La vitamine E : inhibiteur de la voie PI3K/PKB et de l’accumulation de lipides

La vitamine-E (α-tocophérol), en plus de ses capacités anti-oxydantes, possède la capacité de réguler l’expression de gènes, d’agir sur certaines voies de signalisation ainsi que sur le métabolisme phospholipidique. Elle a la capacité de contrecarrer l’apoptose induite par les oxystérols en réduisant le pourcentage de cellules avec des caspases actives et en rétablissant la phosphorylation et donc l’activation de la PKB [3]. La vitamine-E, qui inhibe la phospholipidose induite par l’amiodarone ou le desethylamiodarone, inhibe également l’accumulation intracellulaire de lipides polaires induite par le 7-cétocholestérol. Cette inhibition peut être due à une inhibition de l’accumulation de phospholipides dans les vacuoles acides, à une activation de la dégradation ou une inhibition de la synthèse des phospholipides ou à un rétablissement du trafic des phospholipides dans la cellule [3]. En revanche, comme la vitamine-E ne restaure pas la fluidité membranaire, celle-ci pourrait agir au niveau de micro-domaines de la membrane plasmique tels que ceux impliqués dans la transduction du signal : les radeaux lipidiques [3]. De plus, l’inhibition de l’accumulation de lipides polaires est moins efficace en présence d’inhibiteurs de la PI3-K : LY294002 et 3-méthyladénine, ce qui suggère un rôle de la PI3-K dans le métabolisme des lipides polaires.
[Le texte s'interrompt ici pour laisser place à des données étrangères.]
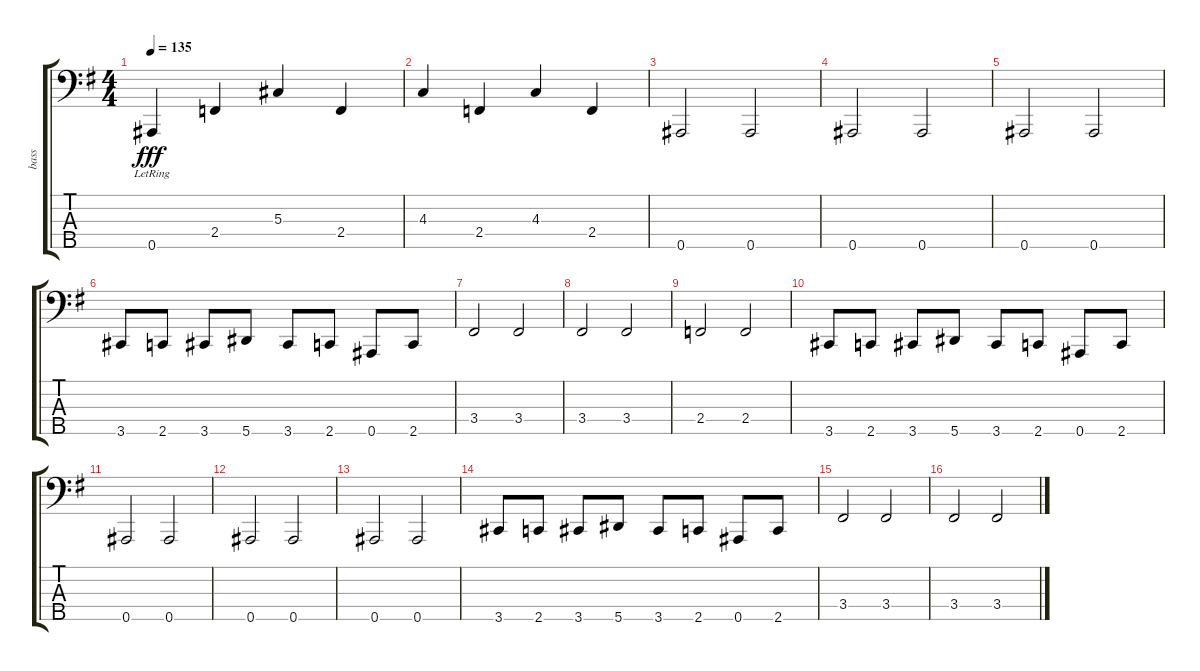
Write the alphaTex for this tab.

La capacité de ces inhibiteurs à contrecarrer les effets protecteurs de la vitamine-E sur l’apoptose induite par le 7-cétocholestérol établit clairement que la vitamine E régule positivement la PI3-K et que les signaux activés par la vitamine-E sont en amont de la PI3-K [3].

Conclusion

Le 7-cétocholestérol induit un phénomène de phospholipidose conduisant à l’accumulation intracellulaire de lipides polaires ainsi que la mort cellulaire par inhibition de la voie PI3-K/PKB. Au cours de la mort des cellules vasculaires induite par du 7-cétocholestérol, on peut donc supposer que les phospholipides accumulés vont être déversés dans la paroi vasculaire et contribuer à l’accumulation de lipides dans les lésions d’athérosclérose. La vitamine E, en inhibant ces deux phénomènes pourrait être un outil thérapeutique à prendre en compte.

Ces travaux ont été réalisés, sous la direction du Dr Gérard Lizard, au sein de l’unité INSERM U498 nouvellement Inserm U866, Dijon, France.